Job | Your reply must contain the full listing below, reproduced exactly, but no pictures.
============================================================
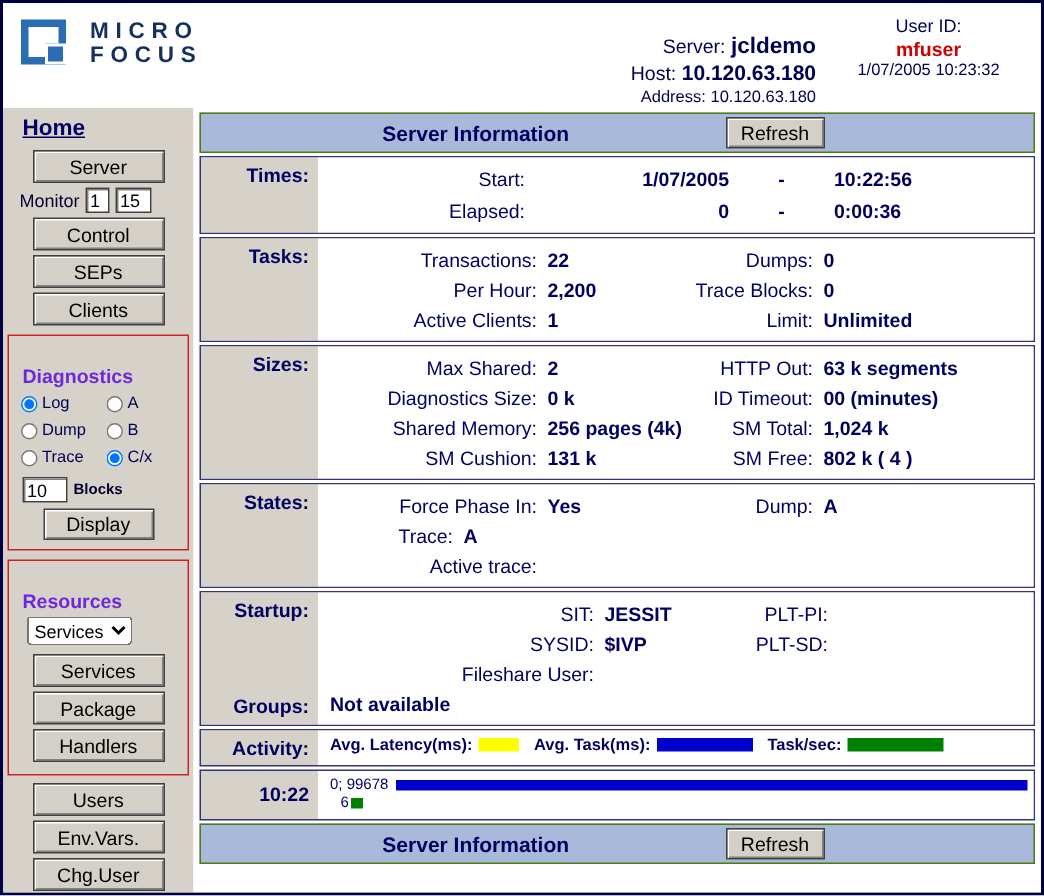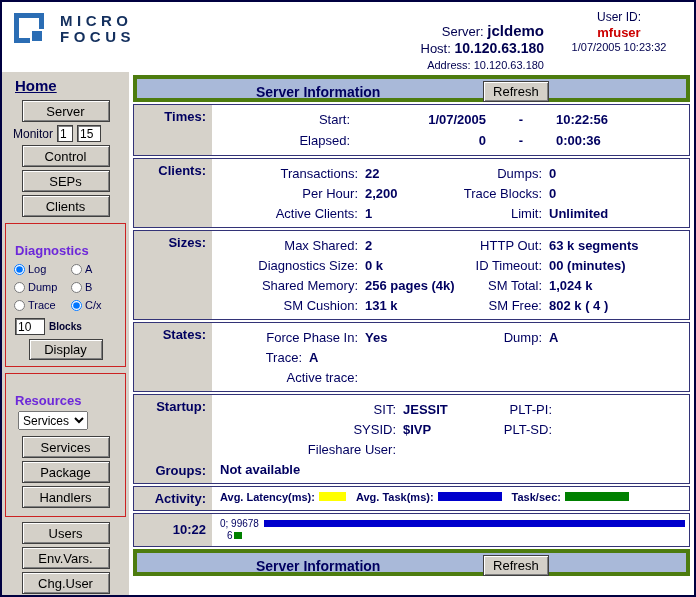--- a/index.html
+++ b/index.html
@@ -61,21 +61,21 @@
   input[type=radio] { width: 11px; height: 11px; margin: 0 3px 0 0; }
   .blocks-row { display: flex; align-items: center; margin: 4px 0 1px 7px; gap: 4px; color: #000030; font-size: 10px; font-weight: bold; }
   .blocks-input { width: 30px; height: 17px; }
   .btn-display { width: 74px; height: 21px; margin: 4px auto 1px; }
   .sel { width: 70px; height: 19px; font-size: 12px; font-family: "Liberation Sans", sans-serif; margin: 1px 0 3px 10px; }
   .help-label { font-weight: bold; font-size: 14px; color: #000060; margin: 9px 0 0 9px; }
   .menu-link { display: inline-block; font-size: 13px; color: #000060; text-decoration: underline; margin: 3px 0 0 9px; cursor: pointer; }
 
   
   .main { flex: 1; padding: 3px 4px; display: flex; flex-direction: column; gap: 2px; background: #fff; }
-  .bar { height: 27px; flex: 0 0 27px; background: #a9b9d9; border: 4px solid #4d7c0f; position: relative; }
+  .bar { height: 27px; flex: 0 0 27px; background: #a9b9d9; border: 1px solid #4d7c0f; position: relative; }
   .bar-title { position: absolute; left: 0; width: 66%; text-align: center; top: 5px; font-size: 14px; font-weight: bold; color: #000060; }
   .btn-refresh { width: 66px; height: 21px; font-size: 13px; }
   .bar .btn-refresh { position: absolute; left: 63%; top: 2px; }
 
   .section { display: flex; border: 1px solid #333377; }
   .sec-label {
     width: 78px; flex: 0 0 78px; background: #d6d2ca; color: #000060;
     font-weight: bold; font-size: 13px; text-align: right;
     padding: 4px 6px 5px; display: flex; flex-direction: column; justify-content: space-between;
   }
@@ -246,21 +246,21 @@
             <span class="t-label">Elapsed:</span>
             <span class="t-left">0</span>
             <span class="t-sep">-</span>
             <span class="t-right">0:00:36</span>
           </div>
         </div>
       </div>
 
       <div class="section">
         <div class="sec-label">
-            <span>Clients:</span>
+            <span>Tasks:</span>
           </div>
         <div class="sec-content">
           <div class="irow">
             <span class="pair pairL">
                 <span class="pl">Transactions:</span>
                 <span class="pv">22</span>
               </span>
             <span class="pair pairR">
                 <span class="pl">Dumps:</span>
                 <span class="pv">0</span>

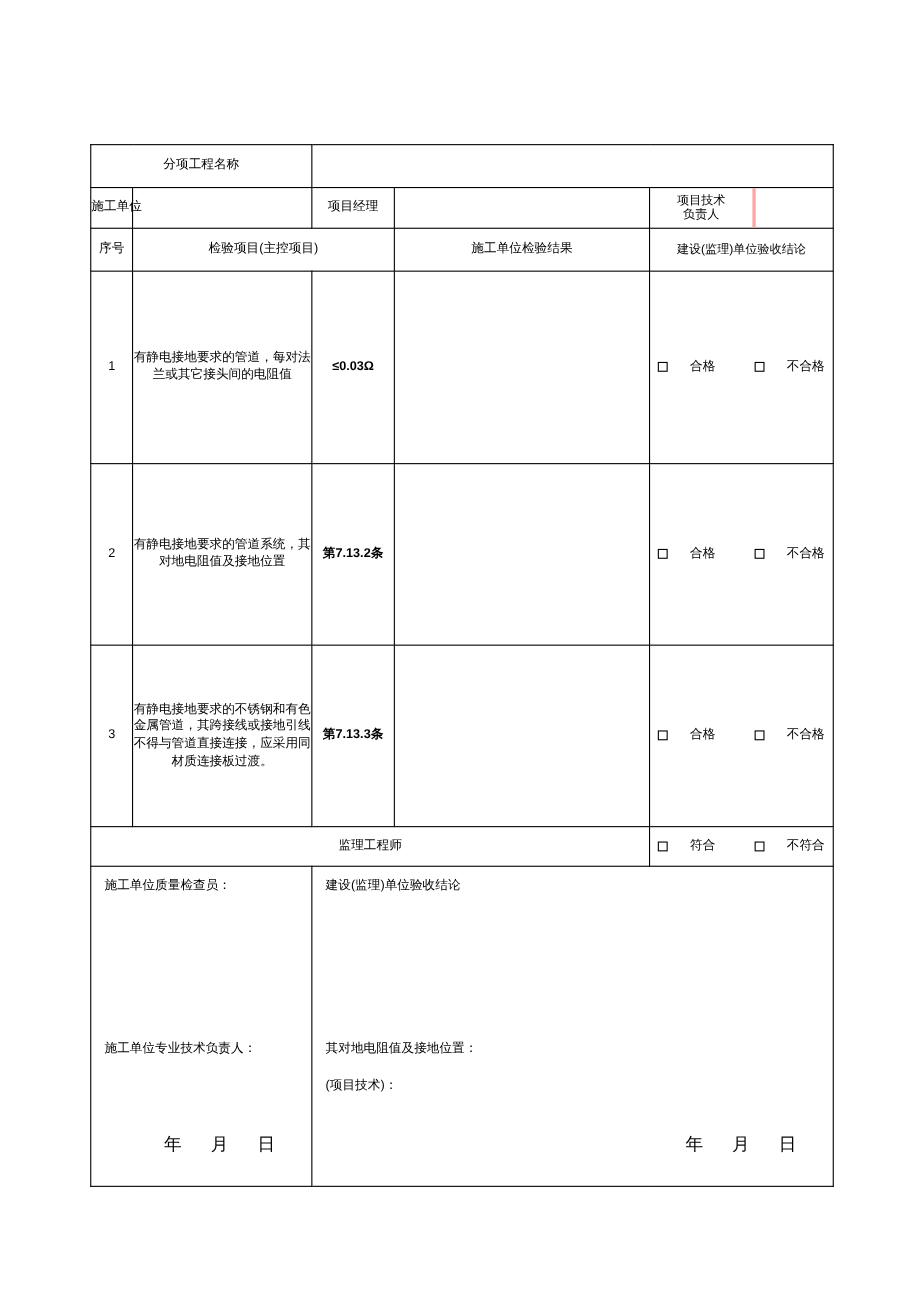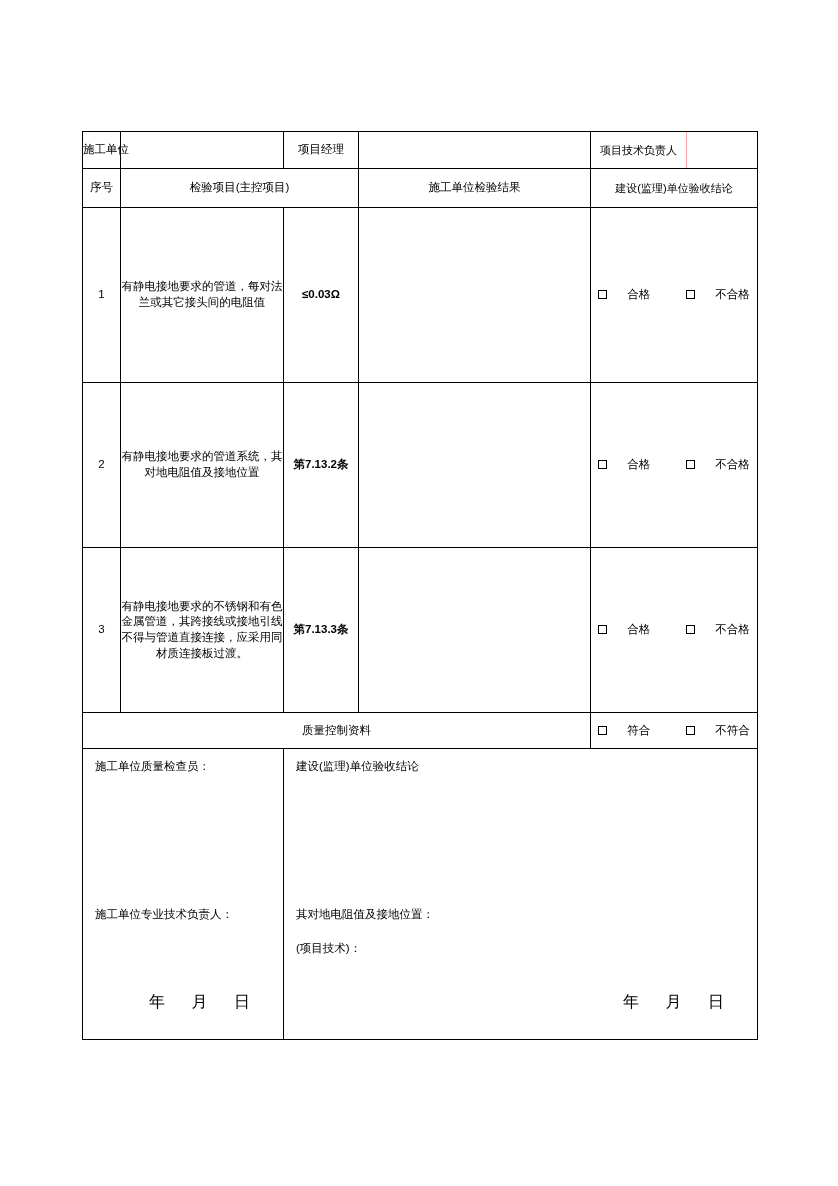--- a/index.html
+++ b/index.html
@@ -146,29 +146,33 @@
   <table class="form">
     <colgroup>
       <col style="width:38px">
       <col style="width:163px">
       <col style="width:75px">
       <col style="width:232px">
       <col style="width:167px">
     </colgroup>
 
     <tbody>
+        <tr>
+      <td class="h1 hdr-cell" colspan="2">分项工程名称</td>
+      <td class="h1" colspan="3"></td>
+    </tr>
 
     <tr>
       <td class="h2 hdr-cell" style="white-space:nowrap">施工单位</td>
       <td class="h2"></td>
       <td class="h2 hdr-cell" style="white-space:nowrap">项目经理</td>
       <td class="h2"></td>
       <td class="h2" style="padding:0">
         <div style="display:flex;height:100%;">
-          <div style="width:96px;display:flex;flex-direction:row;justify-content:center;align-items:center;border-right:1px solid #fca5a5;box-sizing:border-box;">
+          <div style="width:96px;display:flex;flex-direction:column;justify-content:center;align-items:center;border-right:3px solid #fca5a5;box-sizing:border-box;">
             <div class="two-line">项目技术</div>
             <div class="two-line">负责人</div>
           </div>
           <div style="flex:1"></div>
         </div>
       </td>
     </tr>
 
 
     <tr>
@@ -241,21 +245,21 @@
           </span>
           <span class="check-item">
             <span class="box"></span>
             <span>不合格</span>
           </span>
         </div>
       </td>
     </tr>
 
     <tr class="row-qc">
-      <td colspan="4">质量控制资料</td>
+      <td colspan="4">监理工程师</td>
       <td>
         <div class="check-wrap">
           <span class="check-item">
             <span class="box"></span>
             <span>符合</span>
           </span>
           <span class="check-item">
             <span class="box"></span>
             <span>不符合</span>
           </span>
============================================================
Result of this task |
--- a/index.html
+++ b/index.html
@@ -61,21 +61,21 @@
   input[type=radio] { width: 11px; height: 11px; margin: 0 3px 0 0; }
   .blocks-row { display: flex; align-items: center; margin: 4px 0 1px 7px; gap: 4px; color: #000030; font-size: 10px; font-weight: bold; }
   .blocks-input { width: 30px; height: 17px; }
   .btn-display { width: 74px; height: 21px; margin: 4px auto 1px; }
   .sel { width: 70px; height: 19px; font-size: 12px; font-family: "Liberation Sans", sans-serif; margin: 1px 0 3px 10px; }
   .help-label { font-weight: bold; font-size: 14px; color: #000060; margin: 9px 0 0 9px; }
   .menu-link { display: inline-block; font-size: 13px; color: #000060; text-decoration: underline; margin: 3px 0 0 9px; cursor: pointer; }
 
   
   .main { flex: 1; padding: 3px 4px; display: flex; flex-direction: column; gap: 2px; background: #fff; }
-  .bar { height: 27px; flex: 0 0 27px; background: #a9b9d9; border: 4px solid #4d7c0f; position: relative; }
+  .bar { height: 27px; flex: 0 0 27px; background: #a9b9d9; border: 1px solid #4d7c0f; position: relative; }
   .bar-title { position: absolute; left: 0; width: 66%; text-align: center; top: 5px; font-size: 14px; font-weight: bold; color: #000060; }
   .btn-refresh { width: 66px; height: 21px; font-size: 13px; }
   .bar .btn-refresh { position: absolute; left: 63%; top: 2px; }
 
   .section { display: flex; border: 1px solid #333377; }
   .sec-label {
     width: 78px; flex: 0 0 78px; background: #d6d2ca; color: #000060;
     font-weight: bold; font-size: 13px; text-align: right;
     padding: 4px 6px 5px; display: flex; flex-direction: column; justify-content: space-between;
   }
@@ -246,21 +246,21 @@
             <span class="t-label">Elapsed:</span>
             <span class="t-left">0</span>
             <span class="t-sep">-</span>
             <span class="t-right">0:00:36</span>
           </div>
         </div>
       </div>
 
       <div class="section">
         <div class="sec-label">
-            <span>Clients:</span>
+            <span>Tasks:</span>
           </div>
         <div class="sec-content">
           <div class="irow">
             <span class="pair pairL">
                 <span class="pl">Transactions:</span>
                 <span class="pv">22</span>
               </span>
             <span class="pair pairR">
                 <span class="pl">Dumps:</span>
                 <span class="pv">0</span>

--- a/index.html
+++ b/index.html
@@ -146,29 +146,33 @@
   <table class="form">
     <colgroup>
       <col style="width:38px">
       <col style="width:163px">
       <col style="width:75px">
       <col style="width:232px">
       <col style="width:167px">
     </colgroup>
 
     <tbody>
+        <tr>
+      <td class="h1 hdr-cell" colspan="2">分项工程名称</td>
+      <td class="h1" colspan="3"></td>
+    </tr>
 
     <tr>
       <td class="h2 hdr-cell" style="white-space:nowrap">施工单位</td>
       <td class="h2"></td>
       <td class="h2 hdr-cell" style="white-space:nowrap">项目经理</td>
       <td class="h2"></td>
       <td class="h2" style="padding:0">
         <div style="display:flex;height:100%;">
-          <div style="width:96px;display:flex;flex-direction:row;justify-content:center;align-items:center;border-right:1px solid #fca5a5;box-sizing:border-box;">
+          <div style="width:96px;display:flex;flex-direction:column;justify-content:center;align-items:center;border-right:3px solid #fca5a5;box-sizing:border-box;">
             <div class="two-line">项目技术</div>
             <div class="two-line">负责人</div>
           </div>
           <div style="flex:1"></div>
         </div>
       </td>
     </tr>
 
 
     <tr>
@@ -241,21 +245,21 @@
           </span>
           <span class="check-item">
             <span class="box"></span>
             <span>不合格</span>
           </span>
         </div>
       </td>
     </tr>
 
     <tr class="row-qc">
-      <td colspan="4">质量控制资料</td>
+      <td colspan="4">监理工程师</td>
       <td>
         <div class="check-wrap">
           <span class="check-item">
             <span class="box"></span>
             <span>符合</span>
           </span>
           <span class="check-item">
             <span class="box"></span>
             <span>不符合</span>
           </span>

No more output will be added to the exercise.